Maybe the most important lesson Madras can learn from Walla Walla is that if your city is someplace people want to go, they won’t care if there’s a prison there or not. It just happens that most towns with prisons aren’t the sort of places people usually visit.
“I can’t think of any time I didn’t go someplace because there was a pen there,” said Elizabeth Martin-Calder, executive director of Walla Walla Valley Wine Alliance.
The prison doesn’t seem to be keeping tourists away from Walla Walla. From north-facing rooms at the Holiday Inn Express here, guests enjoy an unobstructed view of the Washington State Penitentiary, home to the state’s most dangerous criminals. At night, especially, the blaring lights can’t be missed.
But few tourists who stay at the hotel ever guess that they’re looking at the high brick walls of a 119-year-old prison, said General Manager Liz Pierce.
“They think it’s a stadium,” Pierce said.
That’s proof that torrents of good press have swamped old ideas of Walla Walla as a prison town, Davidson said.
“Walla Walla gets so much positive attention these days,” Davidson said, “the prison doesn’t even register for most people.”

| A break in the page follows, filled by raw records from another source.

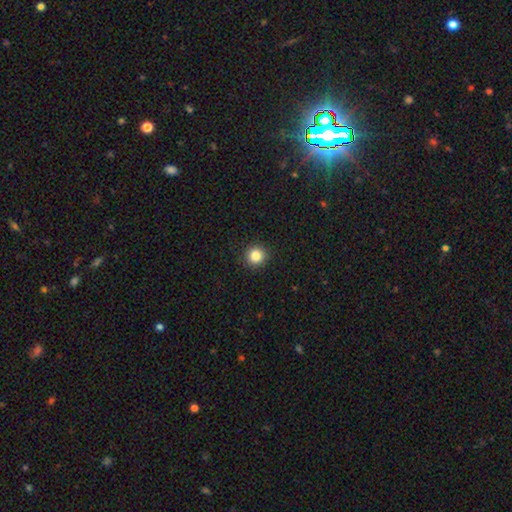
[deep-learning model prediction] smooth_or_featured: smooth (p=0.85) [alt: star or artifact p=0.11]
how_rounded: round (p=0.94) [alt: in between p=0.05]
merging: none (p=0.92) [alt: minor disturbance p=0.05]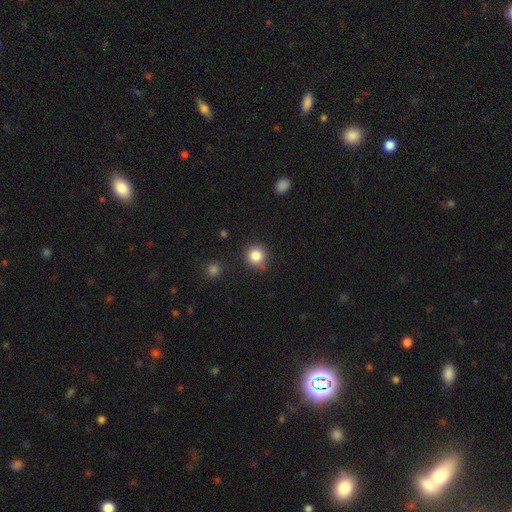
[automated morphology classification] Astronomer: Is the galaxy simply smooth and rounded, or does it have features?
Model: smooth — 84%.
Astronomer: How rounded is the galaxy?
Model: round — 92%.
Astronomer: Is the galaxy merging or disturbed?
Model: none — 81%.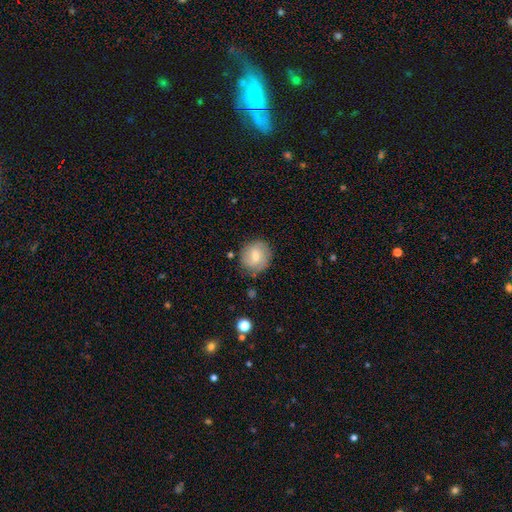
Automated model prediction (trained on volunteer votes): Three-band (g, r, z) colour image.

“We’ve knocked it down to number three now,” in people’s minds, Davidson said. “We figure it’s wine, onions and then penitentiary.”
Not everyone in the tourism business ignores the prison, though. Jim and Kathy Ruzicka’s Gotta Go Embroidery T-shirt shop makes good money selling the penitentiary to tourists.
“We use it a lot for humor,” Ruzicka said.
There’s an entire rack of prison humor T-shirts in the store, displaying slogans like “What’s your cell number?” “Hard Time served” and, in homage to the prison’s floodlights: “Walla Walla, we’ll leave the lights on.”